Monday, March 16, 2009

Disaster Management Plan: Steps in the Process

Stephen T. Brien is the CEO of EnviroCare is an expert in dealing with disaster issues, and is a forensic environmentalist. His presentation focused on archives.

Pre-disaster review: Locate and document the types of records and their current condition and the current building environment. From Iowa floods had 75 tractor trailer loads of documents. Make the decision on what you are planning to keep – in advance. It is possible to make some decisions after the freeze-drying process.

Identify the records which can be electronically reproduced. Make sure to get the political agreement within the organization.

You have to be smart about FEMA reimbursement. You can have an archive company which can understand and know the key players.

Evaluation includes visual inspection, moisture mapping, air sampling. Document photographically.

Talk with companies in advance and look at their physical plant. You need a group which can triage stuff for you (and without you).

Getting a baseline is critical. There will most likely be documents which you cannot recover, or cannot be recovered without huge expense.

Risks and resources outside the building include proximity to rivers and other bodies of water and nearby industrial sites (industrial demographics). It is important to know about resources in the community including highways and rail access, cold storage and refrigeration units, and warehouse space.

Create categories of documents:
  • Category 1 shows little or no evidence of damage
  • Category 2 shows visible evidence of damage but can be restored to a usable condition
  • Category 3 shows visible evidence of extreme damage and should be discarded.
Disaster Management: The disaster has hit. No matter how well you plan, there will be problems.

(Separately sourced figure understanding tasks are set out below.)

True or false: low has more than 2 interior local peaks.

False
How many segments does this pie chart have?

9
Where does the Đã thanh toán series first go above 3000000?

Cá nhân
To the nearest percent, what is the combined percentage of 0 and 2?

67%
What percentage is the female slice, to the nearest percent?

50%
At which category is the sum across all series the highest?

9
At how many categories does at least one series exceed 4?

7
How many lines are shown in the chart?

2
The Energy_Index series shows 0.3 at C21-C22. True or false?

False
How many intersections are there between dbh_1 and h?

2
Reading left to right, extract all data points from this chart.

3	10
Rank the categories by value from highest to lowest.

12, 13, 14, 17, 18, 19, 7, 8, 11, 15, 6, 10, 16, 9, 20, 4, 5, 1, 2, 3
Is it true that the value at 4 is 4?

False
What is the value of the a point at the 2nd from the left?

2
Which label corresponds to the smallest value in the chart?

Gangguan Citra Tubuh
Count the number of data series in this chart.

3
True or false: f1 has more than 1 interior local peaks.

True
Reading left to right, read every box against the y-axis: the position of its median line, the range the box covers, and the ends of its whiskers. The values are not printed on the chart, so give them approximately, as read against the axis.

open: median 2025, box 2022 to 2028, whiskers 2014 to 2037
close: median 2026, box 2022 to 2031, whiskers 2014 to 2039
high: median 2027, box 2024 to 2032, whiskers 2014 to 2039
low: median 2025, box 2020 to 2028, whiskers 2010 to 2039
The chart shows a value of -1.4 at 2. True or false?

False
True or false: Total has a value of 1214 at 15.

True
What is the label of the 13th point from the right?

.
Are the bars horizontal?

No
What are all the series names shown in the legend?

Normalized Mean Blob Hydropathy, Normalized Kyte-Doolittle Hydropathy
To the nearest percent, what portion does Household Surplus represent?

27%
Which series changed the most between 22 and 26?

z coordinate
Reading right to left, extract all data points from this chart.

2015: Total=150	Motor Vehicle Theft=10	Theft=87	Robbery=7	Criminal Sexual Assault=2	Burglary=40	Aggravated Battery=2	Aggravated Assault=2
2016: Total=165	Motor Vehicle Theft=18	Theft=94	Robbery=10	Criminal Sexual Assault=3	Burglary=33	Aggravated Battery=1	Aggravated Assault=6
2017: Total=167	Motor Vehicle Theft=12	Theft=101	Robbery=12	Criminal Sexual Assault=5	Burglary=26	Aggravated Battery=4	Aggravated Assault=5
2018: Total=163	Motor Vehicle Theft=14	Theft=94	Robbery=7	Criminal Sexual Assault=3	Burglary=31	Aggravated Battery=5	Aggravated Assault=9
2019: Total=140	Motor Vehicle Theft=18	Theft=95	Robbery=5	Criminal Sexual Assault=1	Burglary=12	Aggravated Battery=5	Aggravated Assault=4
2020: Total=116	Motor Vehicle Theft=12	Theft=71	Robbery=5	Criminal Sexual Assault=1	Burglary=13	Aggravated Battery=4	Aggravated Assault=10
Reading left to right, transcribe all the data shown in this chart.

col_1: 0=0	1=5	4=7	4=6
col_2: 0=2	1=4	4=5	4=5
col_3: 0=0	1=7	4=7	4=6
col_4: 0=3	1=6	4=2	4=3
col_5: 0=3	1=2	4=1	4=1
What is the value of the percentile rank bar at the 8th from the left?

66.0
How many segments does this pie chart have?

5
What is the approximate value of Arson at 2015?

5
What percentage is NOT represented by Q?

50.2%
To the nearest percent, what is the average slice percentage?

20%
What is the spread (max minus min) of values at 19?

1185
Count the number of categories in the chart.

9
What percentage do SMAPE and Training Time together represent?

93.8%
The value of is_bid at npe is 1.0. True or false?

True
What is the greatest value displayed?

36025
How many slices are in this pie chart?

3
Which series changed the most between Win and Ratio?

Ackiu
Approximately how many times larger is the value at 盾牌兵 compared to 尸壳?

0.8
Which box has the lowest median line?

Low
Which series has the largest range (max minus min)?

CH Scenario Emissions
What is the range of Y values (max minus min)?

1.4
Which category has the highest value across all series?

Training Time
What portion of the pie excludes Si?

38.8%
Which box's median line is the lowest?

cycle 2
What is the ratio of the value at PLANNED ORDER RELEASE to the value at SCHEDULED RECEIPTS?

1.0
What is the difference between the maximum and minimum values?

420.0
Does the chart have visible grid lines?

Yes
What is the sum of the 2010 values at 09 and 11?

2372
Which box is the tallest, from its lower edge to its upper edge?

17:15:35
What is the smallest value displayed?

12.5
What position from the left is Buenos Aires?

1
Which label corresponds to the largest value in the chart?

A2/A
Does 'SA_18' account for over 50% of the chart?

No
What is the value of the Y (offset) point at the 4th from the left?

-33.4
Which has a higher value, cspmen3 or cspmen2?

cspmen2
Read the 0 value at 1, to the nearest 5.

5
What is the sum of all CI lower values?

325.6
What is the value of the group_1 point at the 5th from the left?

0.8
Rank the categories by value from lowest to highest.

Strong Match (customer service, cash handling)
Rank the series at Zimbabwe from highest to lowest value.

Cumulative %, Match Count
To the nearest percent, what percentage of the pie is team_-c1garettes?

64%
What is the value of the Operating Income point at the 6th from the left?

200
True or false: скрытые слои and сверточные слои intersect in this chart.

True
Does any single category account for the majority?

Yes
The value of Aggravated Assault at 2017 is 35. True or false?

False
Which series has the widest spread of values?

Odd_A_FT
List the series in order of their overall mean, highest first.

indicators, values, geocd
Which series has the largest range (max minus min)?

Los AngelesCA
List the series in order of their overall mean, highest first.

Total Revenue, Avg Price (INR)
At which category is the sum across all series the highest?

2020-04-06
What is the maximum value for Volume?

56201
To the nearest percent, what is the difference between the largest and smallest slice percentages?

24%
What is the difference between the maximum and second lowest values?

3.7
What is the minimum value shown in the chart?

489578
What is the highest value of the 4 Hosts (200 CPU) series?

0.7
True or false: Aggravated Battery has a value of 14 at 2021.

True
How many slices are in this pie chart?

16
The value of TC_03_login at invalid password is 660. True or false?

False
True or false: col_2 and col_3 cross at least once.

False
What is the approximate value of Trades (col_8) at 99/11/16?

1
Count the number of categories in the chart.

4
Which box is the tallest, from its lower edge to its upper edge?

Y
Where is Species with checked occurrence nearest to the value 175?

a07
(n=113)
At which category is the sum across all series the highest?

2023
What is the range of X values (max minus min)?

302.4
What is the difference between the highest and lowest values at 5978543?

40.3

Assess the scope of the disaster, what kind of event has happened and how widespread is the damage.
  • Level I – the event is localized and containable. The building can remain open.
  • Level II – is a single event that is contrainable. The building may or may not remain open, but can recover.
  • Level III – is a catastrophic event that impedes the long term use.
    Determine damages, determine what resources are needed, develop protocols for the event, bring the resources to the table, and monitor to make sure that only needed services are provided. Make sure that you do not use only one firm for anything. Service providers may respond with what they have not necessarily what you need. You will be second guessed.
Moisture mapping is important. In some of the Florida disasters, the second floor may have mold and other damage from mold and other bacteria (graham-negative bacteria). Whoever is doing business with you needs to have pollution control insurance.

Why are we doing this? Wet materials are very time sensitive, the sooner the documents are dried the more favorable the results.

How to get paid for the disaster: Generally never see a FEMA person (employee), usually dealing with a consultant or contractor. You need to mitigate damages is the key. Make sure that resources and equipment are removed as soon as reasonable. The Clerk of the Works assists with reimbursement and documentation.

Go out now and talk with FEMA and other officials locally to be prepared in advance.